摘要

A novel mononuclear platinum(II) complex, [PtL(DMSO)Cl]Cl (1, here L = danysl bis(2-benzothiazolyl-methyl)amine), has been synthesized and characterized by ESI-MS, IR spectrum, H-1 NMR, C-13 NMR, molar conductivity, and elemental analysis. The results suggest that in the structure of complex 1, a platinum(II) ion is coordinated by a tertiary amine nitrogen, a benzothiazole nitrogen, a DMSO sulfur, and an exogenous chlorine ion to form one square mononuclear structure. Complex 1 exhibits a cytotoxicity comparable to that of cisplatin against HeLa cell line and more potent activities against A-549 and MCF-7 cell lines. Compared to those of L, the potent cytotoxicity of 1 should result from the coordination of Pt(II).
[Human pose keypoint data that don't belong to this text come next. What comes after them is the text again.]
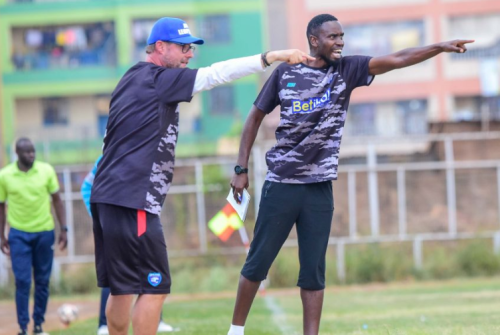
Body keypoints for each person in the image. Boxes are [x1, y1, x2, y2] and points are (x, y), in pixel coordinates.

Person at [227, 13, 474, 335]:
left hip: (319, 189)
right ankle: (235, 330)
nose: (340, 42)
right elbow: (254, 117)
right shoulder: (285, 73)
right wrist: (240, 169)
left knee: (313, 272)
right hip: (282, 184)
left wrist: (439, 47)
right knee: (257, 264)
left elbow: (397, 58)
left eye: (342, 36)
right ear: (314, 40)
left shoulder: (347, 70)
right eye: (333, 37)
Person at [89, 16, 313, 335]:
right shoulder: (160, 78)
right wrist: (270, 57)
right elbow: (215, 75)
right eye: (183, 47)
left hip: (107, 197)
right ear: (160, 47)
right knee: (155, 287)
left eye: (191, 48)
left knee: (122, 289)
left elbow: (109, 137)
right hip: (132, 199)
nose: (189, 54)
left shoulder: (130, 78)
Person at [80, 156, 175, 335]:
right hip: (120, 221)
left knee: (148, 282)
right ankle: (102, 324)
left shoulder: (140, 150)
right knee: (123, 283)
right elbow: (87, 187)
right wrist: (100, 217)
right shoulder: (108, 158)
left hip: (138, 218)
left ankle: (157, 320)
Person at [0, 138, 68, 335]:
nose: (31, 154)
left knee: (42, 281)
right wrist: (2, 236)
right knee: (22, 281)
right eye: (27, 152)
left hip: (44, 232)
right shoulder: (5, 176)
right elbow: (1, 208)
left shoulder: (46, 170)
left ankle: (38, 325)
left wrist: (64, 229)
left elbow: (58, 201)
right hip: (18, 234)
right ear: (17, 154)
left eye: (33, 151)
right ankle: (23, 327)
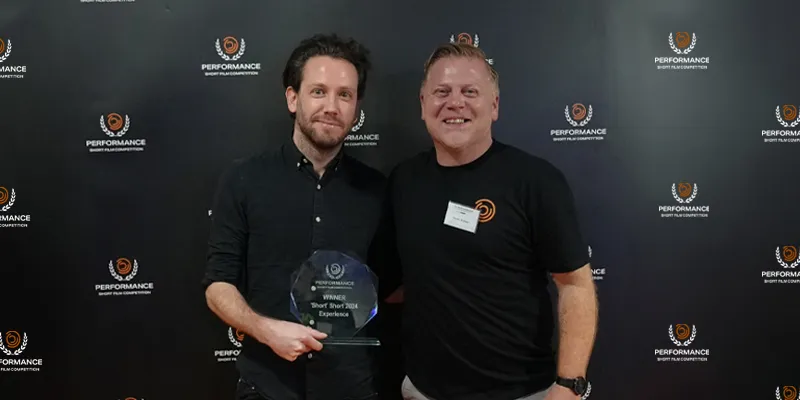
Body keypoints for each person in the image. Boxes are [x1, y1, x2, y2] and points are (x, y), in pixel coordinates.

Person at [385, 43, 599, 400]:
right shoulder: (403, 180)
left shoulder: (536, 181)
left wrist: (569, 385)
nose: (455, 103)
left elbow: (575, 285)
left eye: (470, 91)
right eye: (442, 92)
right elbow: (392, 281)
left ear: (494, 106)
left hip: (521, 392)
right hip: (423, 391)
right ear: (423, 105)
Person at [202, 33, 387, 400]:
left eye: (344, 94)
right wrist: (266, 330)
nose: (331, 106)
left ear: (356, 107)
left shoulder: (378, 191)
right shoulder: (244, 179)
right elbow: (217, 285)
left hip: (352, 387)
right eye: (318, 91)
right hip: (268, 386)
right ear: (292, 97)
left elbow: (391, 282)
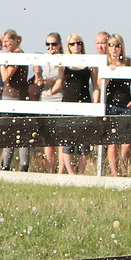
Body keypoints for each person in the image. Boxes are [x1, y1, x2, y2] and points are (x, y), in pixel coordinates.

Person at [56, 34, 96, 175]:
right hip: (68, 102)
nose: (76, 46)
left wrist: (95, 103)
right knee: (68, 140)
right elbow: (60, 82)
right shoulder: (65, 63)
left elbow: (96, 85)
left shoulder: (89, 62)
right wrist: (49, 92)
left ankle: (81, 173)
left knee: (84, 141)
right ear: (68, 46)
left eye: (78, 43)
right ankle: (71, 173)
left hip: (84, 102)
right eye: (72, 44)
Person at [103, 33, 131, 177]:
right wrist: (109, 73)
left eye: (117, 45)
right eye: (111, 45)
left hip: (126, 105)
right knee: (113, 142)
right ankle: (115, 173)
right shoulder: (105, 63)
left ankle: (124, 169)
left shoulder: (129, 62)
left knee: (127, 143)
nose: (114, 49)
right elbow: (101, 86)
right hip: (111, 105)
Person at [0, 30, 30, 171]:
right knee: (13, 132)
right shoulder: (13, 55)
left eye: (7, 41)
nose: (5, 44)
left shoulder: (17, 55)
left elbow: (5, 76)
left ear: (16, 40)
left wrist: (1, 62)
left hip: (15, 96)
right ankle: (11, 163)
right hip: (13, 95)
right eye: (3, 42)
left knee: (15, 132)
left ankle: (14, 164)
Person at [38, 32, 64, 172]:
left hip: (59, 98)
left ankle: (60, 170)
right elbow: (39, 79)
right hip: (45, 98)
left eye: (53, 44)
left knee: (59, 137)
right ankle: (49, 169)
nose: (51, 47)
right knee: (48, 137)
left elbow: (62, 79)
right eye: (48, 44)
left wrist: (50, 84)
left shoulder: (62, 60)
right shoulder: (43, 61)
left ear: (59, 45)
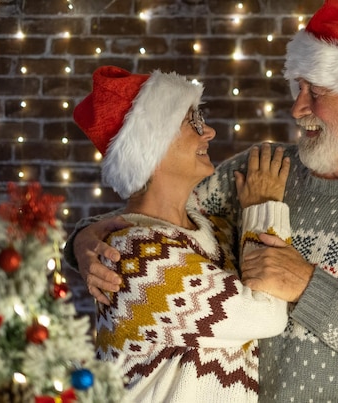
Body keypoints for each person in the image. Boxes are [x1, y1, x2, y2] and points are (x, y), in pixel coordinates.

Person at [65, 0, 338, 401]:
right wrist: (82, 241)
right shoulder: (264, 170)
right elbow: (160, 210)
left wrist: (306, 285)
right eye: (299, 88)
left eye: (316, 93)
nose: (298, 107)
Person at [72, 65, 293, 402]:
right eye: (192, 122)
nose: (209, 132)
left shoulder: (214, 229)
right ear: (152, 146)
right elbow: (266, 314)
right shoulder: (133, 256)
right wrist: (264, 206)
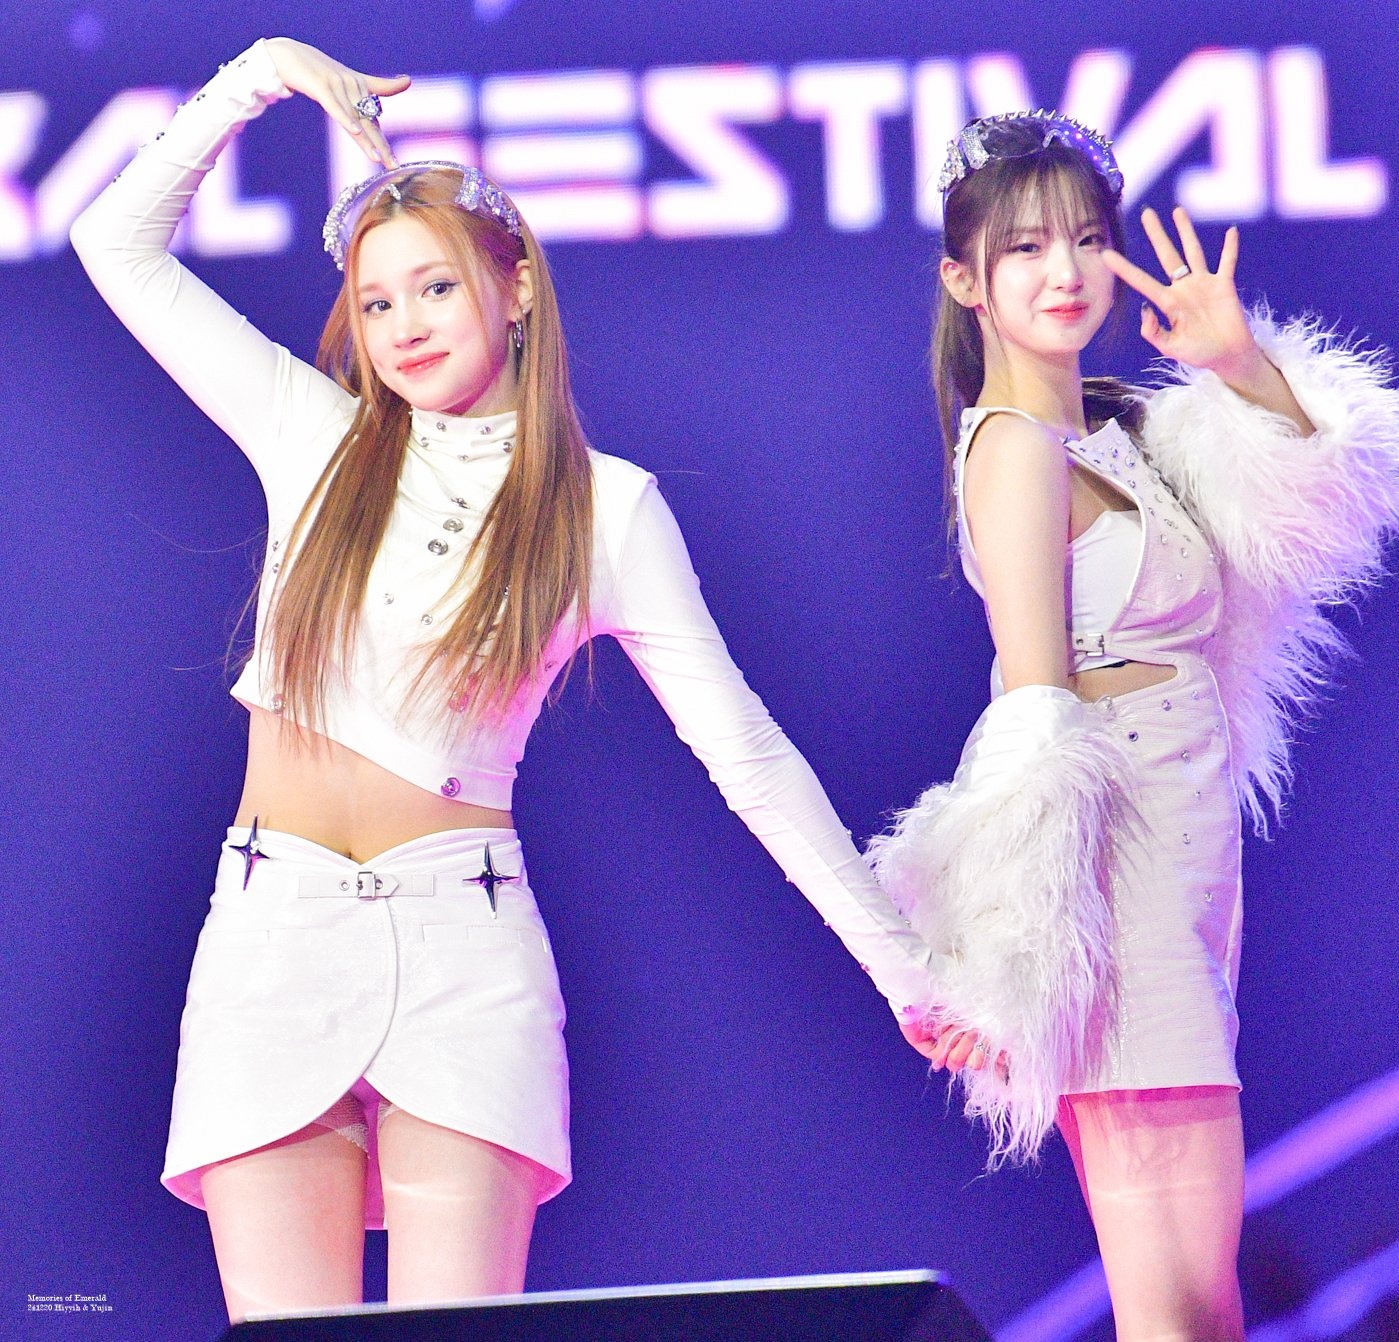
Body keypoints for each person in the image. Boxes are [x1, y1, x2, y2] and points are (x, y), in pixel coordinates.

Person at [70, 38, 941, 1322]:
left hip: (463, 948)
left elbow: (745, 754)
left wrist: (903, 966)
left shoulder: (605, 509)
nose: (405, 326)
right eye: (376, 303)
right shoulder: (315, 435)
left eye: (435, 286)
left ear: (516, 283)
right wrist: (260, 75)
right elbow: (115, 244)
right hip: (271, 934)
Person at [867, 113, 1399, 1340]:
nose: (1065, 270)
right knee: (1173, 1301)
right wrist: (1002, 952)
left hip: (1187, 847)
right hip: (1118, 874)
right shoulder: (1013, 448)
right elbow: (1032, 703)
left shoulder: (1128, 435)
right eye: (1025, 248)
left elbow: (1324, 516)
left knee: (1199, 1298)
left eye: (1085, 238)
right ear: (965, 280)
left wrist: (1240, 367)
DNA binding experiments demonstrate that 1 could strongly bind to calf thymus DNA (CT-DNA) by a groove binding mode accompanied with a moderate intercalation and induce a visible conformational variation of DNA. Investigation of the reaction of 1 with 5'-GMP by ESI-MS shows that complex 1 could first form a 1:1 adduct [PtL(DMSO)(GMP) - 2Na + H](+) with 5'-GMP and react further with a second equivalent of 5'-GMP to form a 1:2 adduct [PtL(DMSO)(GMP)(2) - 4Na + 3H](+), which is similar to those of [Pt(en)(DMSO)Cl]Cl and cisplatin. Therefore, the anticancer mechanism of these compounds might well be related to each other. The evalution of the protein binding ability shows that complex 1 could bind to human serum albumin (HSA) with a moderate binding affinity, quench the intrinsic fluorescence of HSA, and destroy the tertiary structure of HSA.